— PROBLEM TO SOLVE —
Identify all lines below that hold "vimfiles" and collect them.

····················

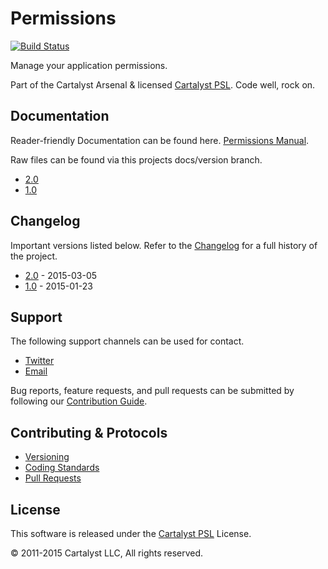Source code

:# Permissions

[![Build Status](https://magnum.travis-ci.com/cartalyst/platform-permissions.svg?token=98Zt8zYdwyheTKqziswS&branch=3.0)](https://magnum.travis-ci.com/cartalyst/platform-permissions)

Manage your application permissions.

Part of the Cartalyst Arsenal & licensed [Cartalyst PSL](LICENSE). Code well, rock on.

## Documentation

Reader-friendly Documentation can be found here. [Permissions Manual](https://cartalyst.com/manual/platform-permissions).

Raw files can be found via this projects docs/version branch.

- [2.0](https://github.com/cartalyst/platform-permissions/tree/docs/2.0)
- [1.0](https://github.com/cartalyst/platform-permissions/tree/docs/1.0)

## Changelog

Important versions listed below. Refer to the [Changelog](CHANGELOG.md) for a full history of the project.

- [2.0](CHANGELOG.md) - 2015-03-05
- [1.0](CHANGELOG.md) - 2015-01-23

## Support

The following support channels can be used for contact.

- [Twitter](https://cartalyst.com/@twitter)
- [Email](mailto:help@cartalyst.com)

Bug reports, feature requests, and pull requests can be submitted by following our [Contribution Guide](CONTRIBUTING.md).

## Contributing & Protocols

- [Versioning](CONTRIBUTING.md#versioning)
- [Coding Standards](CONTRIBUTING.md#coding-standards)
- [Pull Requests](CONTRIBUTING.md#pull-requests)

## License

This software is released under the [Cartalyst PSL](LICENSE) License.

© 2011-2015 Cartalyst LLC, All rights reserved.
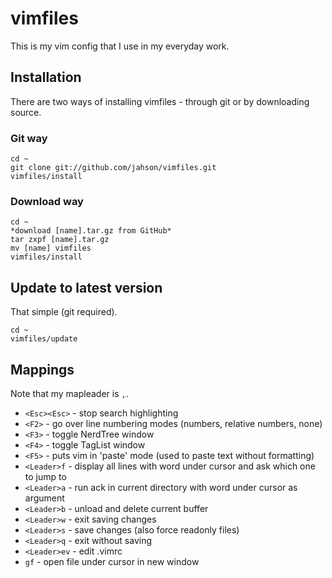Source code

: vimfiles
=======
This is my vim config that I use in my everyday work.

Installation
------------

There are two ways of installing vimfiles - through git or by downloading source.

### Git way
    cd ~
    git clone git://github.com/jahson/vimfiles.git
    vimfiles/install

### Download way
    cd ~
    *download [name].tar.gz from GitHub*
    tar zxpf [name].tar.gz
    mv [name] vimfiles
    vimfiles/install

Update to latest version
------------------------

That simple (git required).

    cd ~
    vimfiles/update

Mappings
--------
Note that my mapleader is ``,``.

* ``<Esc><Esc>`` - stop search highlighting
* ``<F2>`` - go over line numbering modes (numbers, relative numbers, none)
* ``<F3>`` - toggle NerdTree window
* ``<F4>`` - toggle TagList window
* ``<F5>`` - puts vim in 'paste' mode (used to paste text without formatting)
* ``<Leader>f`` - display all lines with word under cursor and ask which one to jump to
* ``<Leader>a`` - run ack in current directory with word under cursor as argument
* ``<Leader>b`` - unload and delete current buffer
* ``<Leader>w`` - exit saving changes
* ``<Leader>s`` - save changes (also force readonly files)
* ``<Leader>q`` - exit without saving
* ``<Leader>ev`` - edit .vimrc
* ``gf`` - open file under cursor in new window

····················

— THE ANSWER —
: vimfiles
There are two ways of installing vimfiles - through git or by downloading source.
    git clone git://github.com/jahson/vimfiles.git
    vimfiles/install
    mv [name] vimfiles
    vimfiles/install
    vimfiles/update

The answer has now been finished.